Font Settings

Font Settings API is now stable! See the chrome.fontSettings documentation.

Proposal Date
Jan 17, 2012

Who is the primary contact for this API?
Matt Falkenhagen (falken@)

Who will be responsible for this API? (Team please, not an individual)

Chrome Tokyo team / Chrome i18n team


Overview
Expose Chrome/WebKit font preferences to extensions, much like the Proxy Settings API.

Use cases
We want to add a more advanced font settings UI than is currently available, and it might be decided that it should be an extension in interest of keeping the Chrome UI simple.

Specifically, Chrome/WebKit recently added per-script font settings, so e.g., the "sans-serif" font setting for Simplified Chinese script can be different than the one for Traditional Chinese, or Japanese, etc. We want users to have access to these preferences. This is crbug.com/2685.

Furthermore, there are other font settings not currently exposed in the UI, such as for fantasy and cursive fonts. This API would allow extensions for those settings.

Do you know anyone else, internal or external, that is also interested in this API?
No.

Could this API be part of the web platform?
No, this is simply client-side Chrome/WebKit settings. I don't see how it could be part of the web platform.

Do you expect this API to be fairly stable?  How might it be extended or changed in the future?
Yes, it will be fairly stable, only changing when the underlying Chrome/WebKit settings change. Some reasons it may change are:
  • It could be extended if support for additional scripts or CSS font families is needed.
  • The per-script settings may be extended to be per-script+language. For example, Farsi/Persian may need to use a different font than the one for Arabic language although both are written in Arabic script.
  • Some settings like default font size, default fixed font size, minimum font size that are currently global settings may become per-script settings in the future.
  • We could also add more parameters like font settings for certain URL patterns.

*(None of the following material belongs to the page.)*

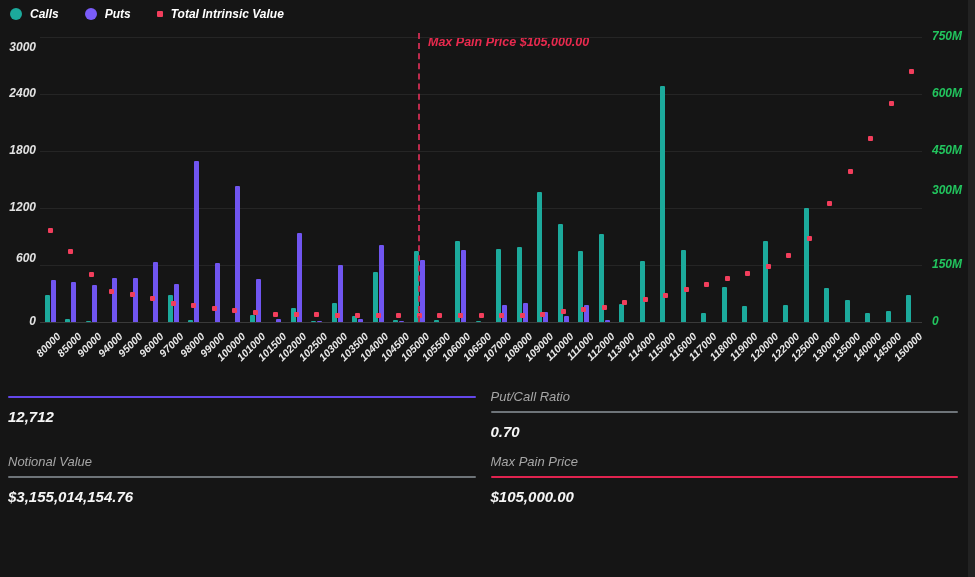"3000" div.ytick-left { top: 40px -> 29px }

List every UI surface belonging to or potentially affected by your API:
Since it's exposing Chrome/WebKit font settings, it should affect only the web content renderer. These settings are not used in native UI surfaces to my knowledge.

How could this API be abused?
Describe any concerns you have with exposing this API. Particular attention should be given to issues of security, privacy and performance.
Since Chrome observes font settings changes and propagates them to WebKit, which redraws as necessary, maybe an extension can cause performance disruptions.

Imagine you’re Dr. Evil Extension Writer, list the three worst evil deeds you could commit with your API (if you’ve got good ones, feel free to add more):
1) An extension that trashes the font settings. Uninstalling the extension would undo the damage.
2) An extension that rapidly keeps changing the fonts. It could conceivably be a DOS attack as WebKit tries to keep up. 3) An extension that reads font settings and uploads to a server to try to build a database fingerprinting users by the font settings. Also, if the API exposes a list of fonts installed on the system, it can also be a source of information for fingerprinting. See: http://trac.webkit.org/wiki/Fingerprinting

Alright Doctor, one last challenge:  
Could a consumer of your API cause any permanent change to the user’s system using your API that would not be reversed when that consumer is removed from the system?
No. It just uses the standard extension-controlled preferences feature which handles cleanup when the extension is uninstalled.

How would you implement your desired features if this API didn't exist?
It could be part of the built-in Settings UI instead of relying on extensions.

Draft API spec
For the appropriate style, please refer to existing APIs as well as the other API proposals.
For example, note that API calls that affect the browser process must be asynchronous, to prevent extension JavaScript from blocking on the browser UI.

See the current API spec on trunk documentation.

Originally I planned to use ChromeSetting to expose all preferences, but there would be too many of them (about 30 scripts with 6 font families each...).

Open questions
Note any unanswered questions that require further discussion.
There was a possibility of putting per-script and other advanced font settings in the built-in UI, but to keep Chrome UI simple this is unlikely to happen.